From Foiling Board to Foiling Boat
Published on August 29th, 2021
by Michelle Slade, St. Francis Sailing Foundation
Inspired by her employer SailGP, Daniela Moroz, 4-time World Kite Foil Champion, and 2-time Rolex Yachtswoman of the Year, has been learning the Waszp, a one design foiler conceived in 2010 and put into production in June 2016 by Andrew McDougall, designer of the Mach 2 foiling Moth.
“In order to do any role on SailGP’s F50 well, you have to know what the other roles require of you – the flight controller needs to know what the wing trimmer and helm are trying to do, in order to do his job well,” Moroz explained. “The best way to understand what each role requires is to do all of them. It turns out that the Waszp and Moth are the best boats to get that experience.”
Moroz recruited St Francis Yacht Club junior sailor Hoel Menard to help her out. Menard, a 29er sailor with plenty of Waszp experience and a RIB at his disposal, was well set up to coach Moroz. That his student is a noted world champion did not faze the 18-year-old.
“From my sailing experience in the Waszp, I felt like I had the experience to train her,” Menard said. “I have spent a lot of time helping St Francis Yacht Club members get up to speed when they got their boats. When you’re teaching someone a new skill, the question is how fast can they get the new skill and figure out how it all works, especially someone who comes from kiting and not necessarily a traditional sailing background.”
Now, the Waszp is not an easy boat to learn by any means, as Molly Carapiet, 5-time All-American sailor at Yale University, and past Olympic aspirant in the 470, Europe Dinghy, and 49erFX, can attest. Carapiet, a StFYC member and StFSF board member, had wanted to learn how to foil for a few years and the Waszp seemed like the most approachable boat. The pandemic offered up the perfect time to buy one, and a way to get off Zoom and back out on the water.

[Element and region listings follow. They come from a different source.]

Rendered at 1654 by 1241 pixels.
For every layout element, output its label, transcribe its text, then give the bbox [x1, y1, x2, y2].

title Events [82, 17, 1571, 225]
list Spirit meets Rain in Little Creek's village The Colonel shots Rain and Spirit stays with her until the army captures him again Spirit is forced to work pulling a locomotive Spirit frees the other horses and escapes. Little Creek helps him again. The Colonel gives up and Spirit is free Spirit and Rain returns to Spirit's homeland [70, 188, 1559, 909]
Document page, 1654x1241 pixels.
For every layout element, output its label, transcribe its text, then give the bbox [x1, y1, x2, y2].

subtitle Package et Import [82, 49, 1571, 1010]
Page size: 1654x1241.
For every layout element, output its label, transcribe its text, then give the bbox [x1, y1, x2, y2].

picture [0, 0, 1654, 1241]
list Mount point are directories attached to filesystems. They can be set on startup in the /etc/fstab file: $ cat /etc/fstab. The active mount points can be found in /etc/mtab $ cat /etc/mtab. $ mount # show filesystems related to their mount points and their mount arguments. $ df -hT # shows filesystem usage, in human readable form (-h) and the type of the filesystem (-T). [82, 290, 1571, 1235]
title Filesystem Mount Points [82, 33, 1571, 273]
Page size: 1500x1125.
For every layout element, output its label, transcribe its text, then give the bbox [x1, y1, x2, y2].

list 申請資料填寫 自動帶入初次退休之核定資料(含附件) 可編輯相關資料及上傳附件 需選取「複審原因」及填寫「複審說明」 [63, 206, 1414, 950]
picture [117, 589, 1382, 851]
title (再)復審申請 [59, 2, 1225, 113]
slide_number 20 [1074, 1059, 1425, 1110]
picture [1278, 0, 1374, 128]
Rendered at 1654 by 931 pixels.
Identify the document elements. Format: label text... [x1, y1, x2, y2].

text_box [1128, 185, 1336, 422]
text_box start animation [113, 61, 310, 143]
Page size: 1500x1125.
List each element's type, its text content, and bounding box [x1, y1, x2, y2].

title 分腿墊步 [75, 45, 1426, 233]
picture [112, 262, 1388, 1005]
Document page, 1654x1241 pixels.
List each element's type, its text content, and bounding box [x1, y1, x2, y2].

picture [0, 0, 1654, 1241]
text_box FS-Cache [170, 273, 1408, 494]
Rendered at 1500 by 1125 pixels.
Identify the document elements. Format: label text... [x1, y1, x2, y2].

“Learning to sail the Waszp has been extraordinarily challenging and fun, and it is an amazing and freeing feeling to be flying just above the water,” Carapiet described. “Unfortunately, at this point, that feeling is often short lived and followed by me being flung into the water like a rag doll and swimming back to the boat!”
Moroz’ kite foiling background was a huge plus as she began her week of Waszp training. The first two days Menard focused on teaching Moroz to understand how the balance of the boat works.
“We worked on basic stuff like, when I pull on the mainsheet at this moment, what does that do? If I hike out here, what does the boat do, and so on,” Menard explained.
Day 3 and 4 focused on getting up on the foils and maintaining while trying to go in a straight line in either direction for a while, with the goal to eventually sail upwind and downwind.
“We tried to find similarities between kiting and the Waszp so that Daniela would understand more efficiently,” Menard said. “The Waszp is different to kiting because the boat will self-regulate, so you don’t have to care how high you fly when you fly etc.
“The foiling is a system on its own, so it is about figuring out when the boat does take off how to keep it balanced with the sail, and then managing your weight. If you are hiking too hard, you will fall to windward and if you are not hiking enough, you will fall to leeward.”
After 2 days of hard weather (17-19 knots from the west and lots of chop) and 4 days of perfect conditions (12-14 knots from the south/southwest and flat water), Moroz could go upwind and downwind on both tacks pretty much and for extended time.
“On the day when we had perfect conditions, she got up and crossed the Richmond Channel – it was a few minute-long flight on her first go which was great,” Menard said. “She picked it up really quickly. Most people, even those with a sailing background, have a hard time at least for the first few hours in the boat.”
“Since I didn’t have any single-handed sailing experience it wasn’t too bad, it was just the perfect amount of challenge for me,” Moroz commented. “All the foiling principles are the same, such as being heeled to windward upwind etc. All I had to do was apply it to a different platform. It’s also a bit slower than kiting which made it easier for me to react/predict what I would need to do in terms of trimming.”
“Hoel was helpful and patient, he understood what sort of background I was coming from, and we always tried to compare the Waszp with kiting,” she said. “The best part was being a complete beginner again and learning more about my own learning process and how I learn.”
It was a win-win for both, as Menard discovered that he really enjoyed coaching and he looks forward to doing more.
“I hadn’t coached a week-long training camp before – I’d done them as a sailor but not as a coach,” Menard said. “It was interesting, and I really liked it. When I first saw her take off and go, that was an awesome moment!”